When I was told that I was the “cub of the month” my immediate response was, can’t you pick someone else. Clearly, there are others who are better examples of this than me. Everyone here can think of someone who’s having a tough time. Maybe it’s a friend, a family member, maybe it’s you. Many times it’s something we can’t control, but we can always control our reaction. To me, that is real perseverance. Everyone is going to get knocked down at one time or another. How we react in those down times is how we build a foundation to persevere.  
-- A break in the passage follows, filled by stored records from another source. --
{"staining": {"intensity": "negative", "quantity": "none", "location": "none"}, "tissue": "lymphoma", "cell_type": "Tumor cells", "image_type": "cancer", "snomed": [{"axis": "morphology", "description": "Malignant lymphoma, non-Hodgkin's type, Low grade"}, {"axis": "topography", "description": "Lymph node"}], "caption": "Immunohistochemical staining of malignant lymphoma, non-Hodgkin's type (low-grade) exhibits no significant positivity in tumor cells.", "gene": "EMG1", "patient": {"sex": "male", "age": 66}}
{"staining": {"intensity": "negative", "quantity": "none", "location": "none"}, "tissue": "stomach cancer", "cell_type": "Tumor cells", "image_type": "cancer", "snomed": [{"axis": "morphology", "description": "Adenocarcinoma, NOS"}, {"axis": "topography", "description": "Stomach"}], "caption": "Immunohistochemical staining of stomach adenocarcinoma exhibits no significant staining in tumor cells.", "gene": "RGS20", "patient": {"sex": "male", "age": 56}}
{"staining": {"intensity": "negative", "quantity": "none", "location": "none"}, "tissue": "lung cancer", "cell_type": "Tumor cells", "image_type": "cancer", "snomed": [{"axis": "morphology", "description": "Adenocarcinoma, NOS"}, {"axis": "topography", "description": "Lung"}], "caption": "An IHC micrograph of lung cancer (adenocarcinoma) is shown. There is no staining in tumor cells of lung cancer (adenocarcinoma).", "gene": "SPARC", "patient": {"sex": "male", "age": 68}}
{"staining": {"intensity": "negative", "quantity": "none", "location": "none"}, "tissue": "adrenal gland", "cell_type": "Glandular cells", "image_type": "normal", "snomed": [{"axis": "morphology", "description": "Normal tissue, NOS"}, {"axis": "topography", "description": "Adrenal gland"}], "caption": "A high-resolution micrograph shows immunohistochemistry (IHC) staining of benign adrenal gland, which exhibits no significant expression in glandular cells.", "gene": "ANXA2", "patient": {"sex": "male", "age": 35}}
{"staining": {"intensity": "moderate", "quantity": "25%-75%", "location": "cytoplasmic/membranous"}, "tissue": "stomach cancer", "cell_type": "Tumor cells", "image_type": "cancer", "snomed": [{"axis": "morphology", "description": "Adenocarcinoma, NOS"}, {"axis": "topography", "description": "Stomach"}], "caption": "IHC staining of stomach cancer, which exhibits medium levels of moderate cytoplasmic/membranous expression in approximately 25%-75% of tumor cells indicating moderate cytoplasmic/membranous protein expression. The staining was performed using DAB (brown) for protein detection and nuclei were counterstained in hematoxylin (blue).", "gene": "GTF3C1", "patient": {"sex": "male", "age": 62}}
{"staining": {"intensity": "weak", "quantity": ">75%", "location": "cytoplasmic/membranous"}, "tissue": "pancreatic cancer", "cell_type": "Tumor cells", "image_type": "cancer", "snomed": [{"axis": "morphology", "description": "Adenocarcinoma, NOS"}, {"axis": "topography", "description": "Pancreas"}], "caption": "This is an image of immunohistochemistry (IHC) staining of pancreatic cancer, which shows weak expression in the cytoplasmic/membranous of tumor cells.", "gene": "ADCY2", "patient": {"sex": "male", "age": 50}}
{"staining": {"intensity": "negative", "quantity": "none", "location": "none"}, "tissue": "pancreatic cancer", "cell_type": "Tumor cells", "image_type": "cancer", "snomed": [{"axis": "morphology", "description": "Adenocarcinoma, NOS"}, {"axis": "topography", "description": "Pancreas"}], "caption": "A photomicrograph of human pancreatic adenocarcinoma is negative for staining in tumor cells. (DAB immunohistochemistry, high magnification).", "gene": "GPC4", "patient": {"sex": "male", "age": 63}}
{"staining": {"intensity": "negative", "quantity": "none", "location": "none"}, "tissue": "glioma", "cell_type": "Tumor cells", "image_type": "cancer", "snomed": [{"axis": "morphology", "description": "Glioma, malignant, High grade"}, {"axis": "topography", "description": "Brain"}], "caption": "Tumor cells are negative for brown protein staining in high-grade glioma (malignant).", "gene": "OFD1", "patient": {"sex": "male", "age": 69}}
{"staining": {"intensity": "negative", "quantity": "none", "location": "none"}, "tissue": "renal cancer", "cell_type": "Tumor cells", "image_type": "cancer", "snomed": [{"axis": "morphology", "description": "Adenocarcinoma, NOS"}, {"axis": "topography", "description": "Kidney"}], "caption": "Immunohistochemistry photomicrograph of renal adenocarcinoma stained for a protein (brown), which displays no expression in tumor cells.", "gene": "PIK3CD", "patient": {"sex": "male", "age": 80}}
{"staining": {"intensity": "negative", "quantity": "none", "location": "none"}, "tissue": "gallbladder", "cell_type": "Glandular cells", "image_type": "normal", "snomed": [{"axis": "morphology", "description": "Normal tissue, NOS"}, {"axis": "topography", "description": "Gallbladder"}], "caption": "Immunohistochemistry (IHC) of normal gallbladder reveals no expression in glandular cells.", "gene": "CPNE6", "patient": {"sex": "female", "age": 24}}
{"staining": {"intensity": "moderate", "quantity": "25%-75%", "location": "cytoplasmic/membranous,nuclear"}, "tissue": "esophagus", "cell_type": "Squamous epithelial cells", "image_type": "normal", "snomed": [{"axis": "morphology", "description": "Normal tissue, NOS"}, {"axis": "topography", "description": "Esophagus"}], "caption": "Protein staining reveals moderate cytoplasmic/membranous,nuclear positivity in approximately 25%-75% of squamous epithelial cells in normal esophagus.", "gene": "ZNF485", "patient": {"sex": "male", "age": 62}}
I learned perseverance firsthand from my parents. Growing up it seemed like they just couldn’t catch a break - one bad thing after the other, constantly, and yet they always moved forward. Whether it was a lost job or a lost parent, they never seemed to give in, blame others, or quit. Instead, it was always, “Oh well,” and they did what they needed to keep going and to keep our family going. We kept doing the little things, and soon it became easier to do the big things. And the big things became little things again and we kept moving forward.

Hey, guess what? Life is hard. It’s hard for everyone. One of my biggest regrets is when I quit softball is college. I had broken 6 bones in 6 months and my friends were always giving me a hard time about not being able to hang out; I was way behind on my athletic training hours and so I started thinking why? What am I doing? And so I quit. 2 months later I was home for Christmas break and I was watching the movie “A League of their Own” and (for those of you not familiar, it’s a movie about the All American Girls Professional Baseball league that started in 1943 when the men’s teams were disbanded as they went off to war.) Without spoiling the movie, there’s a scene near the end when the best player quits and leaves the team to go start a family with her husband. Well, the coach (obviously upset to lose his best player) starts questioning her motives and the player says, “It just got too hard” and the coach says, “it’s supposed to be hard. If is wasn’t hard, everyone would do it. The hard...is what makes it great.” And in watching that moment, I realized that I had quit because it got too hard. I didn’t quit because I didn’t love the game anymore, I quit because it got hard. I left something that was part of me for years and just threw it away because it wasn’t easy. I had made a huge mistake and I was devastated by it. Lucky for me, I was able to convince the coach to let me rejoin the team for the spring and I was able to finish out my career.

And so, when life gets hard or things don’t go your way, think about your actions. How did you get here? Can you control it? Can your friends help? What is your heart telling you? What can you learn from this? And then start to do the little things to keep you moving forward. Because if you stop or quit, you may never get back on track again.

I leave you with this quote from Teresa of Avila:

"Out of suffering comes the serious mind; out of salvation, the grateful heart; out of endurance, fortitude; out of deliverance faith. Patient endurance attends to all things."